Hadoop and Spark: Living Together
Spark doesn’t need Hadoop, a fact that has spurred speculation that Spark will eventually leave its elephantine cousin in the dust. While the future is notoriously hard to predict, that eventuality looks unlikely because of how well the two products work together.
According to Syncsort president Josh Rogers, Spark will emerge as the winning engine for doing machine learning in Hadoop data lakes, and it may even give other SQL engines a run for the money. “If I’ve already got my data in HDFS, my ability to apply Spark to it is super useful, so I can probably think of Spark as one of the key projects within Hadoop,” he says.
While you can run Spark in a Hadoop-less cloud, on a beefy workstation, or even in the Cassandra NoSQL database, standalone Spark clusters are few and far between, thanks to easy access through the Hadoop distributors, Rogers says.
“I believe that what effectively has already happened is that Spark has been subsumed into the Hadoop family of projects,” he says. “The Hadoop distributors have really embraced Spark – Cloudera early on and Horton a bit later. Most people are buying and getting support for their Spark implementations through one of the Hadoop distributors.”
The combination of Spark and Hadoop is like chocolate and peanut butter, IBM’s Thomas says. “Whenever I talk to clients, I actually tell them, you need Hadoop [and] you need Spark. I believe they need both,” IBM’s Roberts says. “They serve a fundamentally different purpose…If you’re trying to store data at a really low cost, Hadoop is great for that. If you actually want to do analytics, you need Spark. They’re complementary in that respect.”
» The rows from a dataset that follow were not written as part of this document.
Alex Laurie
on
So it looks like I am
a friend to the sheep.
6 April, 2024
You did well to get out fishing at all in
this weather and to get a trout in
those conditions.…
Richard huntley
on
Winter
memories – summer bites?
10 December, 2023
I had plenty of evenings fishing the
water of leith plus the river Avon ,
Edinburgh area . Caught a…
Spark provides the analytic engine that Hadoop data lakes really need, Thomas continues. “Don’t get me wrong — we love Hadoop. But it hasn’t lived up to the analytic promises,” he says. “People are really looking for real-time insights and they see Spark as the answer for that…As people understand it they realize that this is a gamechanger and this enables them to do analytics at a level they could never do before.”
Hortonwork’s vice president of corporate strategy Shaun Connolly agrees that Spark is generating interest, but disagrees with the notion Hadoop has failed to provide useful analytics for data lakes.
“The reality is, if you look at HDP, we’ve integrated in a whole range of data processing engines, and YARN-enable things like SAS‘s LASR Analytic Server, and even things Pivotal HAWQ and HP Vertica, to run natively in a Hadoop system,” Connolly tells Datanami. “I would venture to guess they are analytic providers!”
Connolly says Hortonworks’ vision for Hadoop has always centered on having a mix of different analytic engines powering different big data workloads. “Spark clearly is one of them,” he says, adding that it’s used by about 30 percent of Hortonworks customers.
“There’s definitely interest,” he continues, “and as it becomes hardened, I think we expect it to be used for more use cases, which is great for me because at the end of the day, you need to do interesting things on your lake of data, and that will be an engine for a variety of applications.”